In A Life in Death, Richard tells his extraordinary story, of how death came to be a key feature of his personal as well as professional life, as well as how he coped with the biggest challenge of his life: the 2004 Asian Tsunami, the deadliest event of its kind ever experienced by human civilization, claiming 230,000 lives.
Upon his retirement from the Police in 2006, Richard was awarded the Queen’s Police Medal in recognition of his distinguished service. In A Life in Death, Richard takes us behind the scenes of extraordinary events, explaining with compassion and searing honesty the absolute necessity of his work, his life’s passion.
ARC received from: Netgalley
One-Sentence Summary: A cop’s life working in the field of Disaster Victim Identification
Review: This book is not for the fainthearted. There is a lot of talk of dead bodies and quite a bit of talk about dead bodies in conditions you never want to imagine a human being in.
However, it is also very interesting. If you ever want to satisfy your macabre curiosity as to how the police identify victims involved in a disaster without getting too much into the science, then this is the book for you. It never lets you forget the sensitivity and the human element of working in a field which deals with tragedy after tragedy.

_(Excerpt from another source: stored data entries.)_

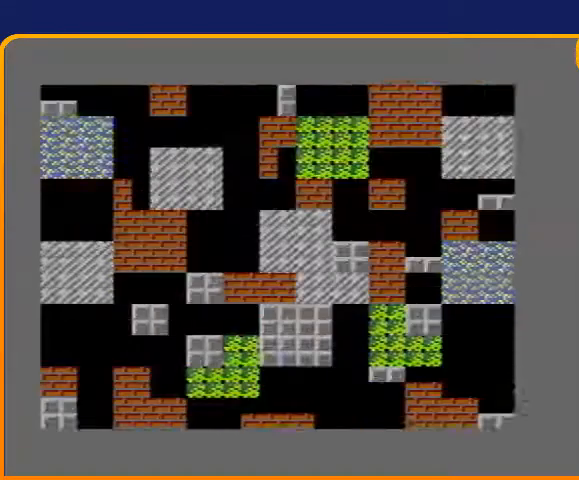
Gameplay with a controller (Nintendo layout); each line is a JSON object with the inputs held at the frame after it. "events" lists button and stick changes between this image and that frame as [ms after this image, input, new state], when the widget could be followed in between. Not read: L3 R3.
{"buttons": ["DPAD_UP"], "events": [[333, "DPAD_UP", "down"]]}
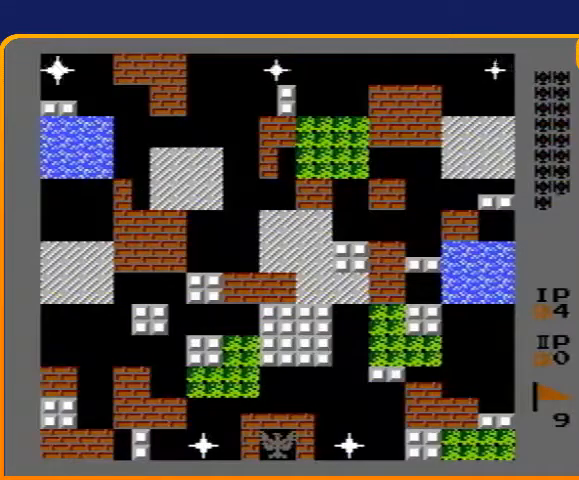
{"buttons": ["DPAD_UP"], "events": []}
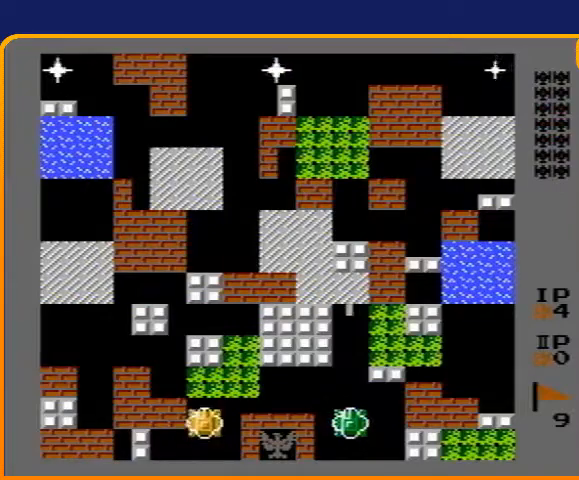
{"buttons": ["DPAD_RIGHT"], "events": [[233, "DPAD_RIGHT", "down"], [233, "DPAD_UP", "up"]]}
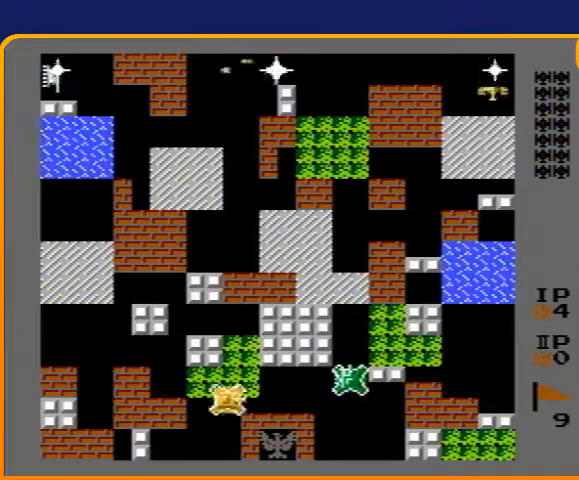
{"buttons": ["B", "DPAD_UP"], "events": [[167, "DPAD_RIGHT", "up"], [167, "DPAD_UP", "down"], [200, "B", "down"]]}
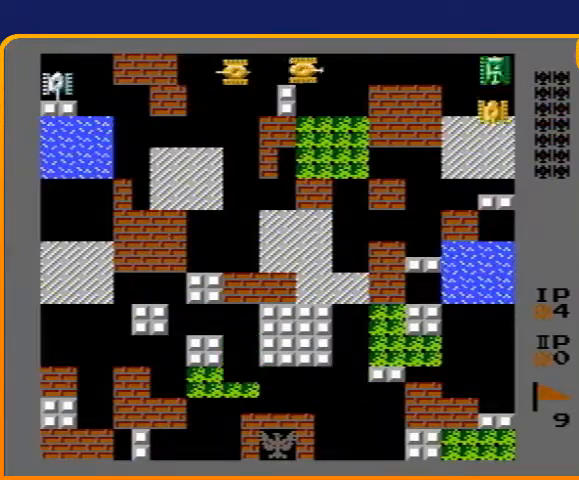
{"buttons": ["B", "DPAD_UP"], "events": []}
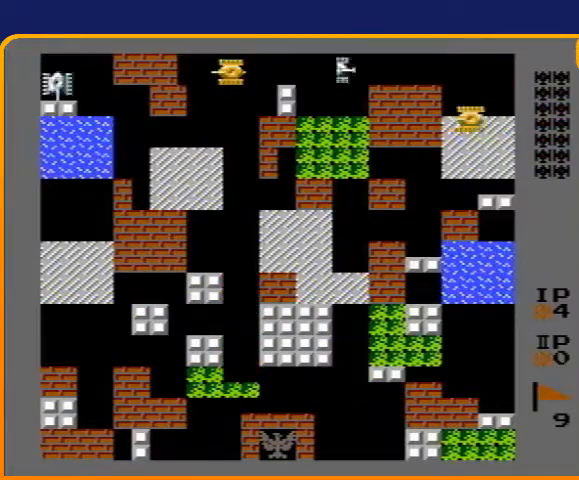
{"buttons": ["DPAD_UP"], "events": [[100, "B", "up"]]}
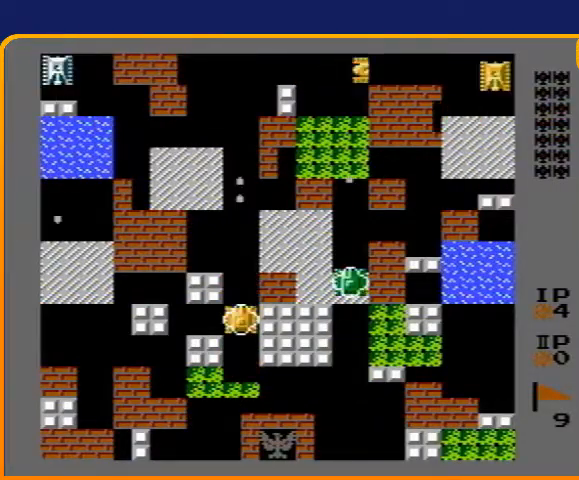
{"buttons": ["DPAD_UP"], "events": []}
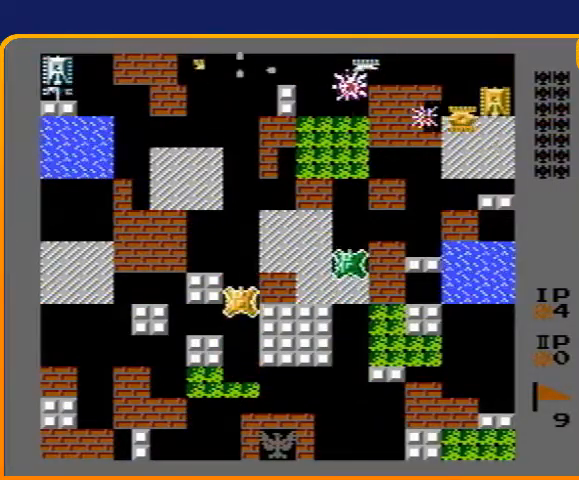
{"buttons": ["DPAD_UP"], "events": []}
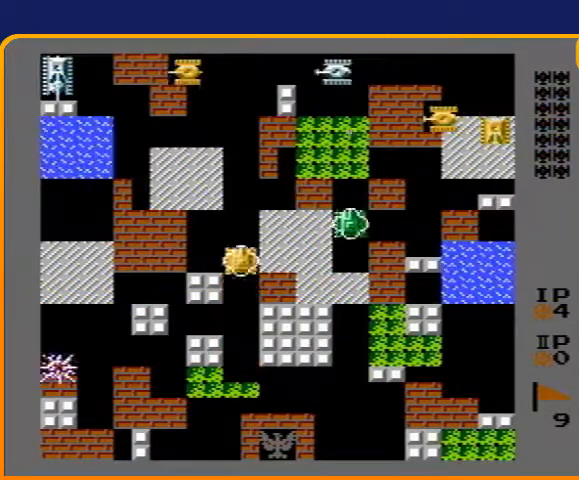
{"buttons": ["B", "DPAD_UP"], "events": [[33, "DPAD_RIGHT", "down"], [33, "DPAD_UP", "up"], [167, "DPAD_RIGHT", "up"], [167, "DPAD_UP", "down"], [267, "B", "down"]]}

Richard Venables is in a unique perspective to be able to deliver an account of how Disaster Victim Identification has progressed from the ’80s to now as he pretty much invented the process for the UK and worked on a multitude of national and international disasters from some horrific train crashes to the Asian Tsunami and the 7/7 London bombings. He manages to do so without his personal agenda and thoughts against the establishment, which naturally seeps out now and again, taking over the whole book.